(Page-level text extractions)
• • • •

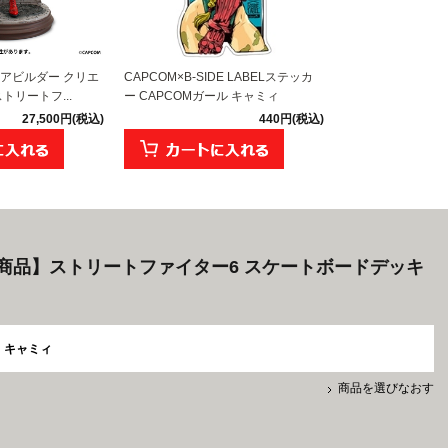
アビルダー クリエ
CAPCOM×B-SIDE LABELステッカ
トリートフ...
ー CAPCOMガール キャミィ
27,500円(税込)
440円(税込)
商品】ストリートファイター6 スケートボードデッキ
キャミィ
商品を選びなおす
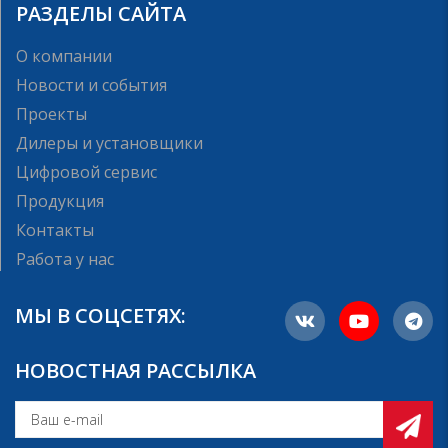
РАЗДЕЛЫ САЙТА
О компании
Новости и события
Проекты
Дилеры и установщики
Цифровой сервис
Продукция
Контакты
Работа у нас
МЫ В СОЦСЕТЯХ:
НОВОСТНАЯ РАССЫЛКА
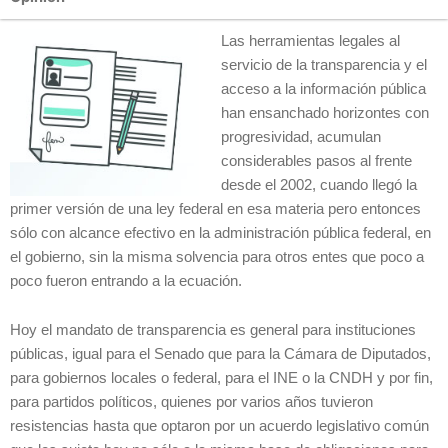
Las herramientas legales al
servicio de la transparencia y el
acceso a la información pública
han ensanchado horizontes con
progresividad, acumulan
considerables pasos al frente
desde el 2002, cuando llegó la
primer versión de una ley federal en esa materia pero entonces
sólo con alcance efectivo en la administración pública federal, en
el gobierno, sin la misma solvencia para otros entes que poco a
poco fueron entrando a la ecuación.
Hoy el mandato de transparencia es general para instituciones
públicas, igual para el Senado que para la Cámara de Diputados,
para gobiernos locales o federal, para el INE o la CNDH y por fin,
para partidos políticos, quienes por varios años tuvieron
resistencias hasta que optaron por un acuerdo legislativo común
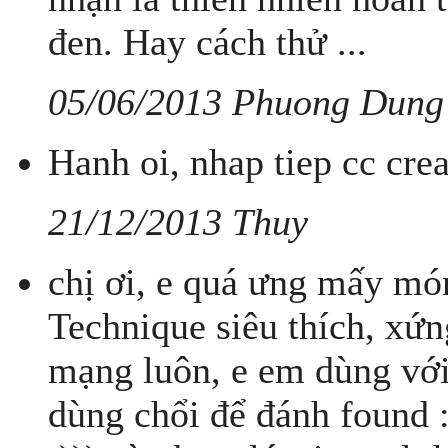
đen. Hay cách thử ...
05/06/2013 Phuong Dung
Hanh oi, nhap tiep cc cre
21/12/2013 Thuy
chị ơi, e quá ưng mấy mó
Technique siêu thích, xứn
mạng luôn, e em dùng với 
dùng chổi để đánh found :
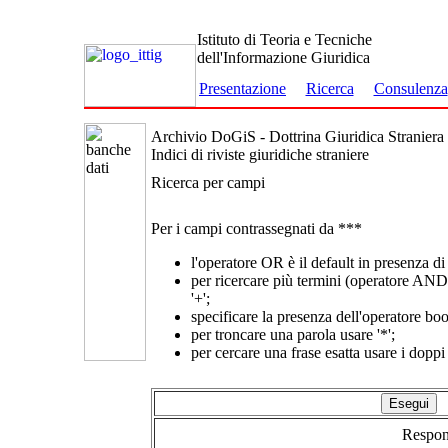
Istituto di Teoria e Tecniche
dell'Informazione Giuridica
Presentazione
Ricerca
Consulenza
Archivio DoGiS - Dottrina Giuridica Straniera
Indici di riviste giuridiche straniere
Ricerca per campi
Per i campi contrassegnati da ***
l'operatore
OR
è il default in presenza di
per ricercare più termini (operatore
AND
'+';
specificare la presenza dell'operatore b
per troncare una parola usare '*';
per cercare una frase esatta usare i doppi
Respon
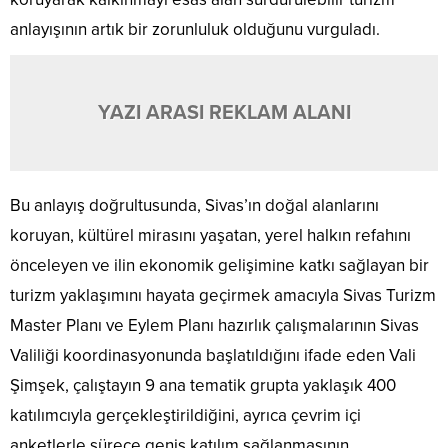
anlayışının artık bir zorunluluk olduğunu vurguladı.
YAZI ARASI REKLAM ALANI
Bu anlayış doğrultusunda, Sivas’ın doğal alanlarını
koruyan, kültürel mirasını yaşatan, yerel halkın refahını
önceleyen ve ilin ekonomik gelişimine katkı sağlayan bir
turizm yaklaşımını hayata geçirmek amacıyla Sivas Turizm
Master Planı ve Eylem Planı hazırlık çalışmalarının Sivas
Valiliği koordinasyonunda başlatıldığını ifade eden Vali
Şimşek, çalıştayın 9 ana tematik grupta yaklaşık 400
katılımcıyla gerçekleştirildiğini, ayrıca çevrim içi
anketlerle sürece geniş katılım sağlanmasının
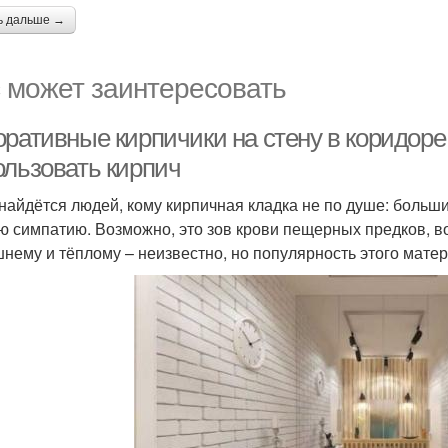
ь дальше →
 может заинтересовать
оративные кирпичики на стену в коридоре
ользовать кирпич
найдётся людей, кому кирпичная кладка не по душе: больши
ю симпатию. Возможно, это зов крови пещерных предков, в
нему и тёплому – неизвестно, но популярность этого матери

• • • •

Look over the records above and filter for each line with the word "poco".

◆ Answer space:
el gobierno, sin la misma solvencia para otros entes que poco a
poco fueron entrando a la ecuación.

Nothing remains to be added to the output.